Every line in the records below between the one holding "7371 AK Loenen (Gld)" and the one holding "på avhandlingen", inclusive, is to be set down exactly; all other lines are to be left out.

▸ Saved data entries

____________

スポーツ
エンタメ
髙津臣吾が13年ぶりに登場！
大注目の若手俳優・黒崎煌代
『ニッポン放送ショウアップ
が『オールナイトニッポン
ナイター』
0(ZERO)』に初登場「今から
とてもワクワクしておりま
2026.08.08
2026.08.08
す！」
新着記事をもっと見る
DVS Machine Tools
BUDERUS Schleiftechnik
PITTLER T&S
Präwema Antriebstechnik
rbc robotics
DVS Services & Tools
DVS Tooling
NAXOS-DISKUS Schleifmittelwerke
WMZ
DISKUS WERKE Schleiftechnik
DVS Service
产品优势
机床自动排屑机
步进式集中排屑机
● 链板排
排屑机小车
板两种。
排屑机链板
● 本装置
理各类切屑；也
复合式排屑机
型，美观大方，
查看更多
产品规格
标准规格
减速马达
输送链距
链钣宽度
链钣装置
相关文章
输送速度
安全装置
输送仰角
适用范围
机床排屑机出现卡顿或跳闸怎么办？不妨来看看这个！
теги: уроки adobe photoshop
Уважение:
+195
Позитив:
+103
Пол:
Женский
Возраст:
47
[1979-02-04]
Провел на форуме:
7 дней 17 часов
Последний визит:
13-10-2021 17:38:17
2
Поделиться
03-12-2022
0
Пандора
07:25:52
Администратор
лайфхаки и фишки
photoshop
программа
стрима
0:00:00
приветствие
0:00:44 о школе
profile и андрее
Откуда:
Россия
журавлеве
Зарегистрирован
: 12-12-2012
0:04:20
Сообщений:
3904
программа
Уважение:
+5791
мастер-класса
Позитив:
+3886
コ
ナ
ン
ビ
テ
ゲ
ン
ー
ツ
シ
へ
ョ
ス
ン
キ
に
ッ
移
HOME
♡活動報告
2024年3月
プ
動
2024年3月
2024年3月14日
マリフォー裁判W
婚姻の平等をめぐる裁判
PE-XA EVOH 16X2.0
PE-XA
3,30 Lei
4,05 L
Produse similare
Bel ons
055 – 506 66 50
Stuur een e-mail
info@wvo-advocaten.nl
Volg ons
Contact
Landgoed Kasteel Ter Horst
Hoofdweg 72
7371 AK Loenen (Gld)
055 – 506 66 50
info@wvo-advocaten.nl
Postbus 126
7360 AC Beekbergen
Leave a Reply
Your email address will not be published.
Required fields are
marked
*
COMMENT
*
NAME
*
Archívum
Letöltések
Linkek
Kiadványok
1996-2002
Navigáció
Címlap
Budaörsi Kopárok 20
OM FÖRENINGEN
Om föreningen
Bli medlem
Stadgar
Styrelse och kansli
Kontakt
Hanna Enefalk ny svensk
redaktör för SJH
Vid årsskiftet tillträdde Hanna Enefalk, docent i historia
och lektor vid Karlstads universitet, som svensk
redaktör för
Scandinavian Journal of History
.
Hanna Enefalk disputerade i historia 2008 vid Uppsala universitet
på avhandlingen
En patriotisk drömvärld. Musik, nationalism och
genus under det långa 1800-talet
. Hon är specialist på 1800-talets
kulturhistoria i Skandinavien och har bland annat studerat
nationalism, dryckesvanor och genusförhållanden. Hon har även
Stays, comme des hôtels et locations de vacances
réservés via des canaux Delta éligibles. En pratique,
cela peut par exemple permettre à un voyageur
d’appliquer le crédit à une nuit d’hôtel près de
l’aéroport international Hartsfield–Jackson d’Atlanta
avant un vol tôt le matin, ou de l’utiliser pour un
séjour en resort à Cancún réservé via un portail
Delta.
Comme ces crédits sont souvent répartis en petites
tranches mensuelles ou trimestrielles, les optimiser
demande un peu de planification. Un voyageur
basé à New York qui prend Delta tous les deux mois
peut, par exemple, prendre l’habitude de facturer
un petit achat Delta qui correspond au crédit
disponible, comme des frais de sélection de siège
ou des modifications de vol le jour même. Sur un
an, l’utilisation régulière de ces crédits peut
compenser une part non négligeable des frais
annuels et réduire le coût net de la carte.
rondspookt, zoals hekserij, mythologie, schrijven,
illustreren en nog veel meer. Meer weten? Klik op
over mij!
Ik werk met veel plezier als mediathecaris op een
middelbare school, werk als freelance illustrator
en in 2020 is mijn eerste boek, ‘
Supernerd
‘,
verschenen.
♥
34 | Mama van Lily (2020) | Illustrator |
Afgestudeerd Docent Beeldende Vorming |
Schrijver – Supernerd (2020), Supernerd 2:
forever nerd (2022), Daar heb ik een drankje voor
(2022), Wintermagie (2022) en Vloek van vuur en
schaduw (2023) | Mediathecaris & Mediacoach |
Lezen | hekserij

____________

▸ Worked solution
7371 AK Loenen (Gld)
055 – 506 66 50
info@wvo-advocaten.nl
Postbus 126
7360 AC Beekbergen
Leave a Reply
Your email address will not be published.
Required fields are
marked
*
COMMENT
*
NAME
*
Archívum
Letöltések
Linkek
Kiadványok
1996-2002
Navigáció
Címlap
Budaörsi Kopárok 20
OM FÖRENINGEN
Om föreningen
Bli medlem
Stadgar
Styrelse och kansli
Kontakt
Hanna Enefalk ny svensk
redaktör för SJH
Vid årsskiftet tillträdde Hanna Enefalk, docent i historia
och lektor vid Karlstads universitet, som svensk
redaktör för
Scandinavian Journal of History
.
Hanna Enefalk disputerade i historia 2008 vid Uppsala universitet
på avhandlingen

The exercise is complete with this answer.